◆ Task directions: If a line in the records contains the string "SQUARE", show that line.

◆ Information given:
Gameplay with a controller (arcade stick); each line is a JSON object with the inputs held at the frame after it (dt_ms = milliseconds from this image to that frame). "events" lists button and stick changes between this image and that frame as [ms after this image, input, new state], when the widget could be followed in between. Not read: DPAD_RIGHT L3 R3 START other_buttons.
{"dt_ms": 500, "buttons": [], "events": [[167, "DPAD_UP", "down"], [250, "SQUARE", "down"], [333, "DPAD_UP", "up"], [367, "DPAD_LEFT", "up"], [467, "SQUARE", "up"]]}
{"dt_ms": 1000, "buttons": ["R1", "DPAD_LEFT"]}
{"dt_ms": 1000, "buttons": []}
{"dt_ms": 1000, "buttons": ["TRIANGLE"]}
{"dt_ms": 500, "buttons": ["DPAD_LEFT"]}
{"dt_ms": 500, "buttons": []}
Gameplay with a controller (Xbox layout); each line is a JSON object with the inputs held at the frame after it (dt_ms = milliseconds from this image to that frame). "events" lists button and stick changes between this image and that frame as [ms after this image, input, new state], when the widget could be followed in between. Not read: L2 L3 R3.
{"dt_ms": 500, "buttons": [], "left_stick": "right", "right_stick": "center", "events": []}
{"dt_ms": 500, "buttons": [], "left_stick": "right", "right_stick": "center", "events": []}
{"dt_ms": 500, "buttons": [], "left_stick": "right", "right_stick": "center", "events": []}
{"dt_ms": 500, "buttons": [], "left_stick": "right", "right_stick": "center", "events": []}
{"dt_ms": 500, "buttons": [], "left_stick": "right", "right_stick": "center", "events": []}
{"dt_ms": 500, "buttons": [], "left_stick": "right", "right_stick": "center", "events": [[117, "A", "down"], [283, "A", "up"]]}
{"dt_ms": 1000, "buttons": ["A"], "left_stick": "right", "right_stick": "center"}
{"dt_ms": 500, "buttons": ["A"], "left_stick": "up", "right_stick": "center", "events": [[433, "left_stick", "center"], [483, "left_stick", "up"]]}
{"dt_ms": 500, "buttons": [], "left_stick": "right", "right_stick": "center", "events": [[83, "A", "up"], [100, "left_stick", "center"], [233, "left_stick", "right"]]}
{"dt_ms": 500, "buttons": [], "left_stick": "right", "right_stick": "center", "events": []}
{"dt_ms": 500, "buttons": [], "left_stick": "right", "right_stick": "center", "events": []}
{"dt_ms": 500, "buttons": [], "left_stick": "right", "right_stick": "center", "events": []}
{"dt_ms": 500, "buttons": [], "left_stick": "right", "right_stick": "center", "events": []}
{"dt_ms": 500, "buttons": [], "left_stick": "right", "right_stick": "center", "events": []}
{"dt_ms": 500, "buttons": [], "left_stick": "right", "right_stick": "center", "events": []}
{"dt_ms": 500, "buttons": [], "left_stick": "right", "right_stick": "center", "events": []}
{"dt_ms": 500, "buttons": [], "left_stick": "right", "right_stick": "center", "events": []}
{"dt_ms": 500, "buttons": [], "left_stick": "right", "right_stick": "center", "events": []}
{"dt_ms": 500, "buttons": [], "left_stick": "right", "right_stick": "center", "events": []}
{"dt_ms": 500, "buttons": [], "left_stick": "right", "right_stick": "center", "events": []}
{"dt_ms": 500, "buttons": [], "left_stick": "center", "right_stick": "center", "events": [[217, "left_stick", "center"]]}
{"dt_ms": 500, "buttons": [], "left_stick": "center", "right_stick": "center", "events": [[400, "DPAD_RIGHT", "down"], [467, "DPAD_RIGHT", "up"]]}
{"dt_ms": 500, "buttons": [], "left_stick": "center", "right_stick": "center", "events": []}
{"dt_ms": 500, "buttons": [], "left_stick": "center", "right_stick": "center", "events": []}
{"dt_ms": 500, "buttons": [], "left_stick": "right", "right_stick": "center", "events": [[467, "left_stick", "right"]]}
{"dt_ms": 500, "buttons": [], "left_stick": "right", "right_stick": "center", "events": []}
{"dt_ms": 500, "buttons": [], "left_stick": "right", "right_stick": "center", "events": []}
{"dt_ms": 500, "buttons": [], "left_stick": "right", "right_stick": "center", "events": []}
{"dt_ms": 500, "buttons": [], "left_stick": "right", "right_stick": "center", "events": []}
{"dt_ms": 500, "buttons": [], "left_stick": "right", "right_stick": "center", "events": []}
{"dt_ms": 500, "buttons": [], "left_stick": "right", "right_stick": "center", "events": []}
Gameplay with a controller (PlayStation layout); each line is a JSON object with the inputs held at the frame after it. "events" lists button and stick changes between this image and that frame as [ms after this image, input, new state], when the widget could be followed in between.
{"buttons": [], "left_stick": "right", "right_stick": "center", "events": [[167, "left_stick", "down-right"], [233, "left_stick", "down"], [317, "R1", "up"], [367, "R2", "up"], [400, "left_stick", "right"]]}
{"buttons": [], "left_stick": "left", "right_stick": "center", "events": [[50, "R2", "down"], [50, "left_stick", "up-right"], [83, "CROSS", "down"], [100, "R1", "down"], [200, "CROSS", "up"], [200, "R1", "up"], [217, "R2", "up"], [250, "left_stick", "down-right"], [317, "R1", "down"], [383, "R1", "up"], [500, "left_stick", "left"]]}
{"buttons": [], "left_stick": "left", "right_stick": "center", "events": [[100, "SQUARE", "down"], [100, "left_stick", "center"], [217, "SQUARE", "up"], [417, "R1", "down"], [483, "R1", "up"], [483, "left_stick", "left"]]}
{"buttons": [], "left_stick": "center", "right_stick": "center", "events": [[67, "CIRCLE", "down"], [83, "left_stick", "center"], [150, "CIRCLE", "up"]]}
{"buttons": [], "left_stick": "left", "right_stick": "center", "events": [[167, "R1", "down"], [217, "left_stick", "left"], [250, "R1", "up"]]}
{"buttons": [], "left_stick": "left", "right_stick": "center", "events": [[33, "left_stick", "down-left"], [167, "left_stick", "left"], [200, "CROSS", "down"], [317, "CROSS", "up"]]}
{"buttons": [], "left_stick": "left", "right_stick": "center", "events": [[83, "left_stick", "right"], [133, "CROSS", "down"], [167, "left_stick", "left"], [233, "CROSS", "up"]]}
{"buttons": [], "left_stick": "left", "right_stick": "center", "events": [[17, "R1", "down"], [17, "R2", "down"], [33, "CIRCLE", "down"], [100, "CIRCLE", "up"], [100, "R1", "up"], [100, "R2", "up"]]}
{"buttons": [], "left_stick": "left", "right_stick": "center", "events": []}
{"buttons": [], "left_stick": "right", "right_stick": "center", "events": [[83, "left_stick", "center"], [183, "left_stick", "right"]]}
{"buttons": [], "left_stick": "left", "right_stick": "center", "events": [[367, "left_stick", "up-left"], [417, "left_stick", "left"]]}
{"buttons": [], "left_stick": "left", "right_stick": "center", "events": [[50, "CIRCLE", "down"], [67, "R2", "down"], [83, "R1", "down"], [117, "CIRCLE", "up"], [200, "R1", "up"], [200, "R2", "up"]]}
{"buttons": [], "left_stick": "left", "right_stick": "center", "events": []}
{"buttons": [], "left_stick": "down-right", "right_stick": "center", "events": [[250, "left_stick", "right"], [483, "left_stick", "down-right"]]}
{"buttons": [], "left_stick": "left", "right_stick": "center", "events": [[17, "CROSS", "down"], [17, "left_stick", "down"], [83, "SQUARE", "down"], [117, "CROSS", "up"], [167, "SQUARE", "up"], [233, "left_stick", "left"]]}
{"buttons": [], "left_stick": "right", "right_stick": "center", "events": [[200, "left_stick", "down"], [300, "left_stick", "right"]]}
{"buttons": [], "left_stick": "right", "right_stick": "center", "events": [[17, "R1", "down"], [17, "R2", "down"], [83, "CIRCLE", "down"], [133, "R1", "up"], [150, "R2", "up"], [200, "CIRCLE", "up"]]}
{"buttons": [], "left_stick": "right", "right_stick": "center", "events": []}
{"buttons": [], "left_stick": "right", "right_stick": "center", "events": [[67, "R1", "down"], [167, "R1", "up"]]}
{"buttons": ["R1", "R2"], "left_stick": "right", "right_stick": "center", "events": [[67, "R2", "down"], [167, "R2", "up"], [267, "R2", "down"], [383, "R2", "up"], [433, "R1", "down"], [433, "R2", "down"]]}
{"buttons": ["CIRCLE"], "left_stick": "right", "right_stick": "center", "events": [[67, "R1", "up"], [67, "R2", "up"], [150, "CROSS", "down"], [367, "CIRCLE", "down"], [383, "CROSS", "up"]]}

◆ Written reply:
{"dt_ms": 500, "buttons": [], "events": [[167, "DPAD_UP", "down"], [250, "SQUARE", "down"], [333, "DPAD_UP", "up"], [367, "DPAD_LEFT", "up"], [467, "SQUARE", "up"]]}
{"buttons": [], "left_stick": "left", "right_stick": "center", "events": [[100, "SQUARE", "down"], [100, "left_stick", "center"], [217, "SQUARE", "up"], [417, "R1", "down"], [483, "R1", "up"], [483, "left_stick", "left"]]}
{"buttons": [], "left_stick": "left", "right_stick": "center", "events": [[17, "CROSS", "down"], [17, "left_stick", "down"], [83, "SQUARE", "down"], [117, "CROSS", "up"], [167, "SQUARE", "up"], [233, "left_stick", "left"]]}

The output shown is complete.